Author Topic: DDR4 Failures  (Read 4730 times)

Offline maxTim

  • Newbie
  • *
  • Posts: 2
So I have failures across a single SODIMM DDR4 16gb chip. The general system test popped an advanced pattern test failure and the extended ram test had several failures:
  • Pattern
  • Bit High
  • Nibble Move
  • Checkerboard
  • Walking Ones Left
  • Walking Ones Right
  • Modulo20
  • Auxiliary Pattern
  • Moving Inversion

However, using a live OS boots fine with several Linux distributions. So if liveOS works, I shouldn't have bad RAM, right?

Offline colinc

  • Administrator
  • Jr. Member
  • *****
  • Posts: 50
Without knowing the history of the situation that led you to run tests on the RAM in the first place... You need to take into account, the faulty memory addresses and the Linux kernel virtual memory map. There are many great resources out there that can explain Linux kernel memory management. So, I will just comment on a few key areas that may be helpful in confirming the health of the RAM module.
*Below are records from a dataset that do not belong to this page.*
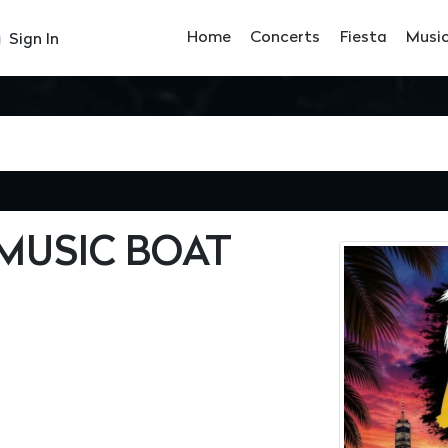
Home
Concerts
Fiesta
Musi
Sign In
MUSIC BOAT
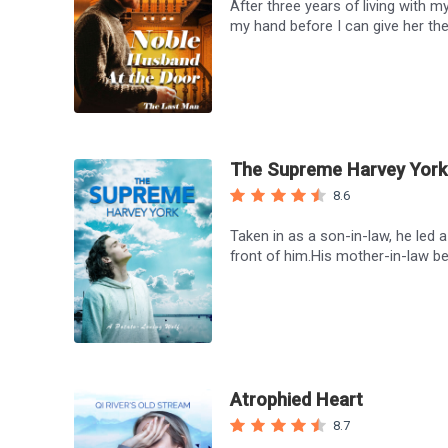
After three years of living with m
my hand before I can give her the
The Supreme Harvey York
8.6
Taken in as a son-in-law, he led
front of him.His mother-in-law be
Atrophied Heart
8.7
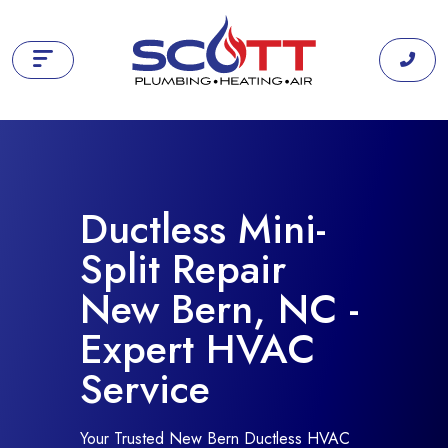
Ductless Mini-
Split Repair
New Bern, NC -
Expert HVAC
Service
Your Trusted New Bern Ductless HVAC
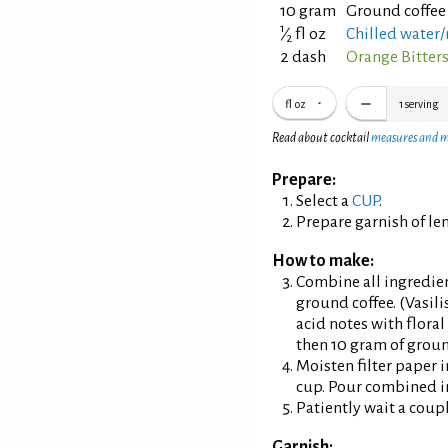
10 gram
Ground coffee
1
⁄
fl oz
Chilled water
2
2 dash
Orange Bitter
fl oz
1
serving
Read about cocktail
measures and 
Prepare:
Select a
CUP
.
Prepare garnish of le
How to make:
Combine all ingredient
ground coffee. (Vasili
acid notes with floral 
then 10 gram of groun
Moisten filter paper i
cup. Pour combined in
Patiently wait a coup
Garnish:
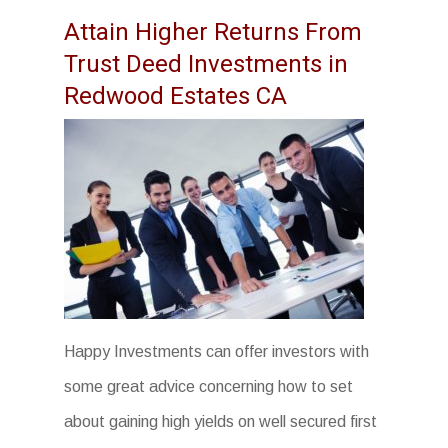
Attain Higher Returns From
Trust Deed Investments in
Redwood Estates CA
Happy Investments can offer investors with
some great advice concerning how to set
about gaining high yields on well secured first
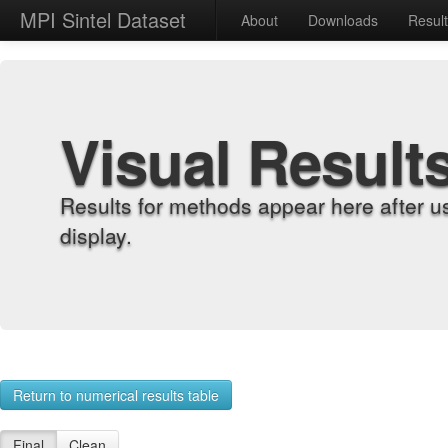
MPI Sintel Dataset
About
Downloads
Resul
Visual Result
Results for methods appear here after u
display.
Return to numerical results table
Final
Clean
If you have the faulty memory addresses saved from your previous tests, you can compare them to the memory allocation on your Linux live OS and see if Linux is even using that address space. From a terminal, as root: cat /proc/iomem

The Linux kernel can be configured to mark bad areas as reserved and work around them. Depending on your Live OS, it could be passing the /memtest kernel parameter on startup. You can grep the dmesg output for 'bad mem addr' to see if the kernel is running with memtest enabled. This assumes that the bad memory address(es) reside in the kernel virtual memory mapped area.

You will likely end up with app crashes and filesystem corruption if the faulty addresses get used by user space virtual memory. If you perform a heavy RAM and CPU intensive task, such as compiling the linux kernel, you would likely find the bad RAM fairly quickly.

Also, your Linux Live OS more than likely contains a version of memtest86. When in doubt, verify the results with another tool. But, be patient, memtest86 may take a long time to identify the faulty address(es).
To err is human... effective mayhem requires the root password.